Apparently, this paper has adequately covered the aspects of identity as shown in the play The Tragedy of King Lear, through using different motifs and themes to illustrate the intended concepts. Furthermore, there have been series of the definition of critical issues which have been supported by arguments in a bid to ensure that there is coherent and free flowing information. Edgar, just as shown by the different discussions, is an example of an individual trying to fight against all the odds and societal expectations towards making himself relevant to the principles of the society. Indeed, Edgar has shown the proper steps that should be taken in the event one is faced with a series of challenges such as identity crisis.
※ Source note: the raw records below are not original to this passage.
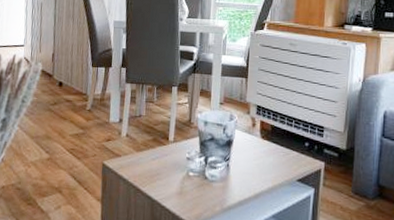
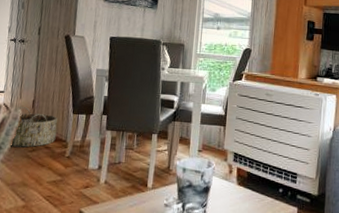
basket: none [32,60,77,101] -> present [10,107,57,147]

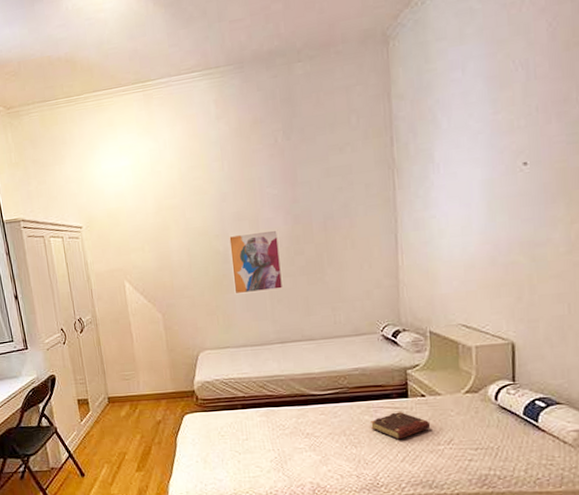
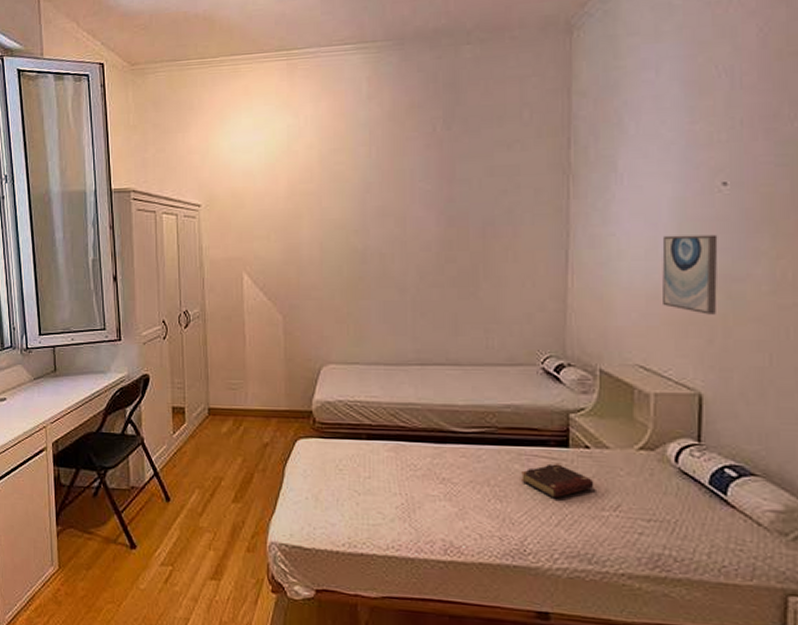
wall art: present [228,229,284,295] -> none [368,231,429,302]
wall art: none [475,208,523,277] -> present [662,234,718,315]

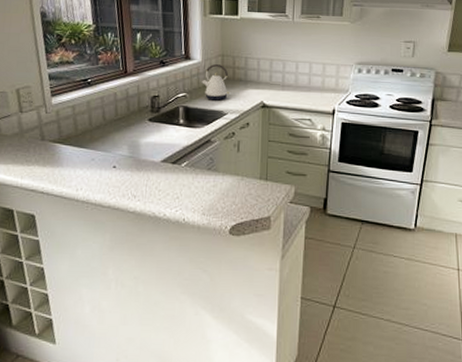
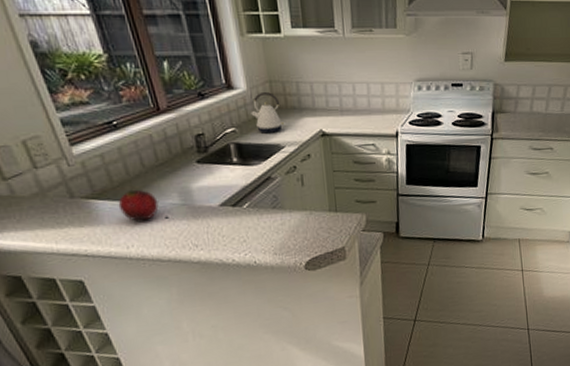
fruit: none [77,138,110,168] -> present [118,189,159,222]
Despite the false accusations and convictions, the exile from the country, disguising as a homeless person and being stripped of all his wealth, Edgar still did not lose hope in re-establishing himself and went ahead to help his father. Therefore, Edgar and Edmund alongside other characters discussed herein have successfully illustrated the means of integrating motifs with the main themes portrayed in the play. The topics of betrayal and blindness have mixed appropriately with the issues of justice, authority and power, and reconciliation. Therefore, it is essential to put up all the struggle as a means of ensuring there are an establishment and achievement of self-identity which is an important element to any individual. The fight for regaining self-identity in the face of the expectations and opinions of people from the society is shown throughout the play by the overlapping motifs of madness and betrayal.

Work Cited

Kittredge, George L. “The Tragedy of King Lear by William Shakespeare.” (1940).